• [Assignment]: Report back every line of the entries that contains "Informatik", exactly as written.

==== Entries shown

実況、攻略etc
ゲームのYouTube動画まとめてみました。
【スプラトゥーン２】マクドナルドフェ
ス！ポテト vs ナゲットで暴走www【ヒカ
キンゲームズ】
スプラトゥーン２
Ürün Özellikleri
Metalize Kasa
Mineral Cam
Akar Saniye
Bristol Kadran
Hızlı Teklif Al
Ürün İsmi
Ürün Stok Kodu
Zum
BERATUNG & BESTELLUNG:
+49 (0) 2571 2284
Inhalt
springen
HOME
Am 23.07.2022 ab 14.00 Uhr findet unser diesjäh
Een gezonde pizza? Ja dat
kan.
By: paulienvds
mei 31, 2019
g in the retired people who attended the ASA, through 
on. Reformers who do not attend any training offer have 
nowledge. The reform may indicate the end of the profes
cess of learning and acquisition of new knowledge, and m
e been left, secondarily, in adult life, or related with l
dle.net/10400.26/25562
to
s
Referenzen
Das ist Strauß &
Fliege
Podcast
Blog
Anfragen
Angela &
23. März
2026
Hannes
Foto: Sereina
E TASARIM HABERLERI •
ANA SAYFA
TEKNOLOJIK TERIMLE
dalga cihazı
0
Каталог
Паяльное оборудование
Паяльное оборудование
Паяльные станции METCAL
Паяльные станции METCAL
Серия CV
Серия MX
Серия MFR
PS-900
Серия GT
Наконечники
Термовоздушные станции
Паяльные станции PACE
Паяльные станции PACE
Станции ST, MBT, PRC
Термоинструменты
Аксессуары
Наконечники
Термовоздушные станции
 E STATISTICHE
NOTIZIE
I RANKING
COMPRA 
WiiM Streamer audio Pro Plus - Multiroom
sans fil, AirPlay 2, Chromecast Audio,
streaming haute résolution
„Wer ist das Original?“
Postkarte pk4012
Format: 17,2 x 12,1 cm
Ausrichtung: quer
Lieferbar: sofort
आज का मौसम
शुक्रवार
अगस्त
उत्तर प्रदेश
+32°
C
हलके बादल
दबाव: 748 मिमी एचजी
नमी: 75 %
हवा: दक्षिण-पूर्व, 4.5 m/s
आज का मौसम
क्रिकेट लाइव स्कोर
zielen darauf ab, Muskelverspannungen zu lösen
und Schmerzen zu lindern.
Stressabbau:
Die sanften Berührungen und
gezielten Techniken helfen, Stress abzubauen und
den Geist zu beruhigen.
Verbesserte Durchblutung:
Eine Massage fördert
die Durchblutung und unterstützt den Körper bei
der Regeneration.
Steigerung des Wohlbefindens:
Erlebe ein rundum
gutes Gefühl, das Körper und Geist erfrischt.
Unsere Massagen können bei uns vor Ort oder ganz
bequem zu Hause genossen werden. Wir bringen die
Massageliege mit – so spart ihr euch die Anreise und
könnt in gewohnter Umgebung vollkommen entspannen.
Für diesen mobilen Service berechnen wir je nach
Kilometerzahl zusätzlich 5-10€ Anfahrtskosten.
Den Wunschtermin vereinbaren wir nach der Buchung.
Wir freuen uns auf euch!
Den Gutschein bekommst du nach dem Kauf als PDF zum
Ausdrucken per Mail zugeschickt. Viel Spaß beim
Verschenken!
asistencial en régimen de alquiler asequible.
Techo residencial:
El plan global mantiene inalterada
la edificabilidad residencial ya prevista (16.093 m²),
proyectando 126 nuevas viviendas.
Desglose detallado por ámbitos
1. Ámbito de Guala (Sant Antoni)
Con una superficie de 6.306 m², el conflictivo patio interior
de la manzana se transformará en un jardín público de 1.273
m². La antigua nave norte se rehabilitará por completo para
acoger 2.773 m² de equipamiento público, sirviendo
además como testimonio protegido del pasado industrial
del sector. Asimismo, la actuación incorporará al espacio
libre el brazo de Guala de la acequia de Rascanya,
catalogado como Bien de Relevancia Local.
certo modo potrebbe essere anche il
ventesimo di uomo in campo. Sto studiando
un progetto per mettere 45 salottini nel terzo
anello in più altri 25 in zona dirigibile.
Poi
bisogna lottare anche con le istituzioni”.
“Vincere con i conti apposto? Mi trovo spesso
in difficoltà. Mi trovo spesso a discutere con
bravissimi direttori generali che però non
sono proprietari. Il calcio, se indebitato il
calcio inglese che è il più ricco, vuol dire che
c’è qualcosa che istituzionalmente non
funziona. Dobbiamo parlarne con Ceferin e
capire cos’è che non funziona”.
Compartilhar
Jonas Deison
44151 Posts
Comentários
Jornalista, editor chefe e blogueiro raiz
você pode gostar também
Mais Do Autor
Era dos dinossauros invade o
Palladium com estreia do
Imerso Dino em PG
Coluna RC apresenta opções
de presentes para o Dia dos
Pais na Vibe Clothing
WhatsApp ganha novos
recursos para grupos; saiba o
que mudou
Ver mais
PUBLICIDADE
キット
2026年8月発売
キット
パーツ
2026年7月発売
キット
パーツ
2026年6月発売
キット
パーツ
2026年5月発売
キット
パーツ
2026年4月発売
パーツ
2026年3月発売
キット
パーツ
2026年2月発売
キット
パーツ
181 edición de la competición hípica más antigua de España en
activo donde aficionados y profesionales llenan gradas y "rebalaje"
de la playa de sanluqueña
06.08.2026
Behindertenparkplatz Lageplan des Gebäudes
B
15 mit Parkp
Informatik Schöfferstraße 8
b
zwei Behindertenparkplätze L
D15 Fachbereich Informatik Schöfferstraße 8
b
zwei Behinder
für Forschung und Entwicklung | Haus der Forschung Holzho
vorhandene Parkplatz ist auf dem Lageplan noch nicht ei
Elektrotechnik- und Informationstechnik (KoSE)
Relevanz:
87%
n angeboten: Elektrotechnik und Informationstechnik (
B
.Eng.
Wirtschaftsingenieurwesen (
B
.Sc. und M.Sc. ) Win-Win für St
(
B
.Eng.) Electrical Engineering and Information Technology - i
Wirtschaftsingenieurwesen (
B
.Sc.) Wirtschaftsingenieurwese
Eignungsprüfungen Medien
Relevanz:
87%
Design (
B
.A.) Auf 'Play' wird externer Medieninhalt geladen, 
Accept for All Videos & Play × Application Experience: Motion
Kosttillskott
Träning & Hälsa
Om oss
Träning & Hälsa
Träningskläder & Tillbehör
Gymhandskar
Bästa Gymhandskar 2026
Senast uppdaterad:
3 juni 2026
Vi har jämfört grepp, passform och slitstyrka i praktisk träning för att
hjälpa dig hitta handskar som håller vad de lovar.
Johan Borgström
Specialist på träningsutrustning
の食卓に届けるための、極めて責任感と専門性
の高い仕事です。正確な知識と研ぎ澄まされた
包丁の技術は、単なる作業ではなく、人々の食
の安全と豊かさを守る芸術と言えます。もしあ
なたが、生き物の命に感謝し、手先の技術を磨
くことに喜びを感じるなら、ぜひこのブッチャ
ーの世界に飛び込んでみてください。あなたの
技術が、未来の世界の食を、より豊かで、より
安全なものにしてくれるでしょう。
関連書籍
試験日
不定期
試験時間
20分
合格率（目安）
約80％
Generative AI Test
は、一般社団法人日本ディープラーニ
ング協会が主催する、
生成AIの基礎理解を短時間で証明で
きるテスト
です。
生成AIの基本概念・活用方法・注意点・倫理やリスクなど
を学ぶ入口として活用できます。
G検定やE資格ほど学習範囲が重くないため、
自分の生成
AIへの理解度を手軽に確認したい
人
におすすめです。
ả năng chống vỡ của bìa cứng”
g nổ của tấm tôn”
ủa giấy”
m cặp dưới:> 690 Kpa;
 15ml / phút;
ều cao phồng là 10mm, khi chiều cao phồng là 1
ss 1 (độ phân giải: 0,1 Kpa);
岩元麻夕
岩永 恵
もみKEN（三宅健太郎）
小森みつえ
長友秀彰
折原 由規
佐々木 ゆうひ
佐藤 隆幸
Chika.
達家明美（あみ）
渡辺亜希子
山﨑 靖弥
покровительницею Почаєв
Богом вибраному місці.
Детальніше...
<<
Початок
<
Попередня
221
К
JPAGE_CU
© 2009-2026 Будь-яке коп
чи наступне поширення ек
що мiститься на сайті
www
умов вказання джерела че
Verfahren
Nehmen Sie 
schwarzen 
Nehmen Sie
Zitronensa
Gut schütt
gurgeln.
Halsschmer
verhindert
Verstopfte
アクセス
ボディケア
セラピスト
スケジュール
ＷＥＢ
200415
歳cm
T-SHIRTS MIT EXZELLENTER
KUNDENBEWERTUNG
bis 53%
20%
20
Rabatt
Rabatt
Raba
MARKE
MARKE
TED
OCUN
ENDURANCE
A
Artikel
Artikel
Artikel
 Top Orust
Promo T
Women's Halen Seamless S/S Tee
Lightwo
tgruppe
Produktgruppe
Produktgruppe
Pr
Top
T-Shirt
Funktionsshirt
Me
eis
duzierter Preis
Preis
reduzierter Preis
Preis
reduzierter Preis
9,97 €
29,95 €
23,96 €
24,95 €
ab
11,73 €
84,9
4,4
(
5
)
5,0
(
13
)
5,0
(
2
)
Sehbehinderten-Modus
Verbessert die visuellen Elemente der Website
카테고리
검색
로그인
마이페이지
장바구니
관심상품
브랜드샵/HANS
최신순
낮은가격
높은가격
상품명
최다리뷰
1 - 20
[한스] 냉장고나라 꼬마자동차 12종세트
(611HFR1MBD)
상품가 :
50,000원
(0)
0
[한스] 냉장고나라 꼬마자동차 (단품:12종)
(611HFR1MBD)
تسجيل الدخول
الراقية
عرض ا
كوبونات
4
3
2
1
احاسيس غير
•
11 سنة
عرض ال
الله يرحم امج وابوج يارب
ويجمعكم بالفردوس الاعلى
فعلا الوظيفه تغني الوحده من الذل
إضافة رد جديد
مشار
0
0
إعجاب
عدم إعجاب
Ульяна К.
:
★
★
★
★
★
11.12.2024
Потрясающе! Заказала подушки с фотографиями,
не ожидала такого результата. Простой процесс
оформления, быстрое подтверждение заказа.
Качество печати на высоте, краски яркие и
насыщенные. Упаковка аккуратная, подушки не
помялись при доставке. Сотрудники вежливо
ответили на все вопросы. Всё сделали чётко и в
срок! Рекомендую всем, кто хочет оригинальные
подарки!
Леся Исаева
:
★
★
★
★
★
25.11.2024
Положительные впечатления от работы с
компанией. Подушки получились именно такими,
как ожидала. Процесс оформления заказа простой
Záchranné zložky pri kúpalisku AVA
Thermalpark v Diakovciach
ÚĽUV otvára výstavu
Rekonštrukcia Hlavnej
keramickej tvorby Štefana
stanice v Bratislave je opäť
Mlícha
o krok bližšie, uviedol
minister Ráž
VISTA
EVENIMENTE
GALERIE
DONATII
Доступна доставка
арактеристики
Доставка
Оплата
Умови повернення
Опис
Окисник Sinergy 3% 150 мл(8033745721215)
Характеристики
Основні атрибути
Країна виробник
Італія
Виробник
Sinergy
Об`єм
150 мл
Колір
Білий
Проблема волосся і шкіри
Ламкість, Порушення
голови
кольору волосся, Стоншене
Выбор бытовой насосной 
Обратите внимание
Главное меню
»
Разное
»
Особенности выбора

========

• [Solution to this task]:
Informatik Schöfferstraße 8
D15 Fachbereich Informatik Schöfferstraße 8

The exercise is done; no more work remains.